The program is called "Drive CarePhilly," and the goal, according to Charles Denny, the city's chief traffic engineer, is simple:
 
"The goal is to change the mindset. The goal is to get the drivers to be less aggressive.  We want them to go what the speed limit is, not to assume that its a recommended speed, to know that its a speed limit that's appropriate on residential streets."

Denny says this effort includes the deployment at about 100 intersections of high tech decals that create a 3-D image, to make drivers think there's something in the intersection:

"Plastic material that is laid down, and it gives the illusion of being a hump in the roadway. And therefore people react to it as though it were a hump, and slow down. The driver sees this in the roadway, and they think that its some protrusion up out of the roadway, and not a perfectly flat surface. So they slow down before they drive over it."

Also, the city is launching a public awareness campaign to convince you to stop putting pedal to the metal.

Bluegrass Road, for example, connects Welsh Road and Grant Avenue in Northeast Philadelphia.  The speed limit is 25, and for about a week, signs, speed humps, and "virtual speed bumps" have been deployed to slow down the speeders who use the road as a shortcut. 

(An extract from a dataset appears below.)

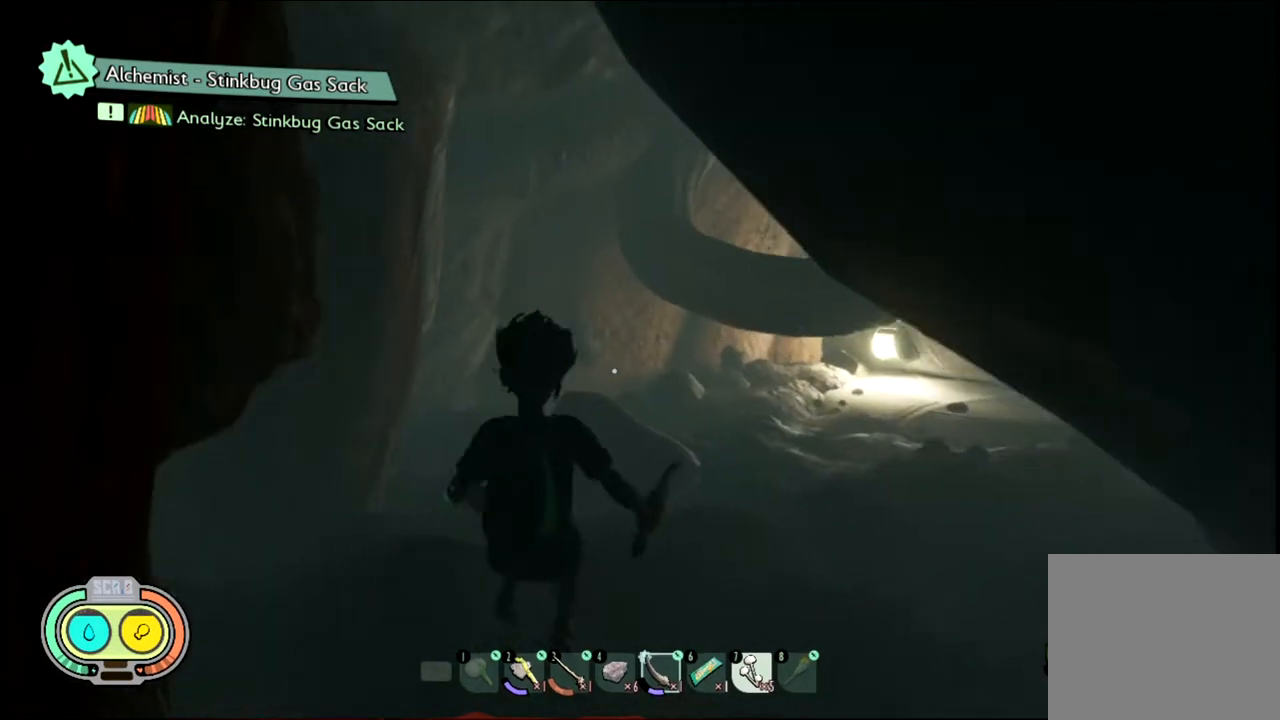
{"keys": ["w"], "mouse": [], "events": []}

Richard Simon, with the National Highway Traffic Safety Administration, says they'll be studying Bluegrass Road:

"Crash data, citation data, public awareness data.  And we're going to put that all into a comprehensive research report which would prove, hopefully without any equivocation, the success of countermeasures tlike this."

Al Hoffman, who lives on Bluegrass Road, doesn't need comprehensive research:

"We couldn't get in and out of the complex."

And now? 

"Now, it's a pleasure."

Police are also getting more speed enforcement tracking devices for squad cars, and officers in six districts will be assigned specifically to go after speeders.